Verschließbar scheinen unsere Täschchen nicht gewesen zu sein - weder Knöpfe noch Ösen
sind festzustellen.

1.4. Die weißen, aus Leinen bestehenden Stoff-Fetzen, die wir zutage förderten, stammen
höchstwahrscheinlich von einem Gebetsmantel (Fallit, PI. Tallitot)*. Nachzuweisen ist dies
freilich nicht mit Sicherheit, da die an den Seiten eingewebten schwarzen Querstreifen eines
Tallit bei unseren Stoffresten nicht zu sehen sind, und ferner die Fäden (zizit, PI. zizijjot), die an
den vier Ecken eines Gebetstuches angebracht sind und deretwegen man es überhaupt erst
umlegt, ebensowenig vorhanden sind.

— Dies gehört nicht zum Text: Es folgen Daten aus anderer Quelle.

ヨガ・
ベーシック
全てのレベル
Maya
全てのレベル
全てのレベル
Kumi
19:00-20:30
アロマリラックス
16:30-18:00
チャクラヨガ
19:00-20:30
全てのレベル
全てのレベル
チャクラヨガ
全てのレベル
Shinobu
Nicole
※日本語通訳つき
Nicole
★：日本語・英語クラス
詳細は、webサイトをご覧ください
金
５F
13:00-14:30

Immerhin entdeckten wir ein Stück von einer Atara,
einem kunstvoll bestickten Kragen, wie man ihn besonders auf am Sabbat getragene Tallitot
aufnäht. Da an der Authentizität dieser Atara kein Zweifel besteht, erhärtet sich natürlich der
Verdacht, daß es sich bei besagten Stoffresten tatsächlich um Teile von Gebetsmänteln handelt.

Ein Tallit ist ein rechteckiges Stück Tuch aus Wolle, Baumwolle oder Seide (echte oder
Kunstseide). Bei Orthodoxen kann ein Tallit durchaus 1,85 x 1,38 m (Breite X Länge) messen,
so daß man sich ganz darin einhüllen kann, bei Liberalen ist er auf die Größe eines Schals
reduziert. Wichtig jedoch ist in jedem Fall, daß sich an den vier Ecken die halachisch gebotenen
Zizit (für gewöhnlich wird der Singular statt des Plurals zizijjot gebraucht) befinden lt.
4. BM15, 37-41: »Rede mit den Kindern Israel und sprich zu ihnen, daß sie und ihre
Nachkommen sich Quasten machen an den Zipfeln ihrer Kleider...« (Vers38).

An den vier Ecken des Tallit befindet sich jeweils ein durch einen innen aufgenähten,
viereckigen Besatz verstärktes Loch, durch das vier lange, weiße Fäden (die Zizit) hindurchgezogen
werden, so daß es aussieht, als hingen acht Fäden aus dem Loch heraus (vier vorne und
vier hinten); direkt unterhalb des Loches werden die Fäden fünfmal hintereinander verknotet.

8 Vgl. JL IV/2, 1629-1631 (»ZIZIT«) und EJJ 15 : 743-745 (»TALLIT«).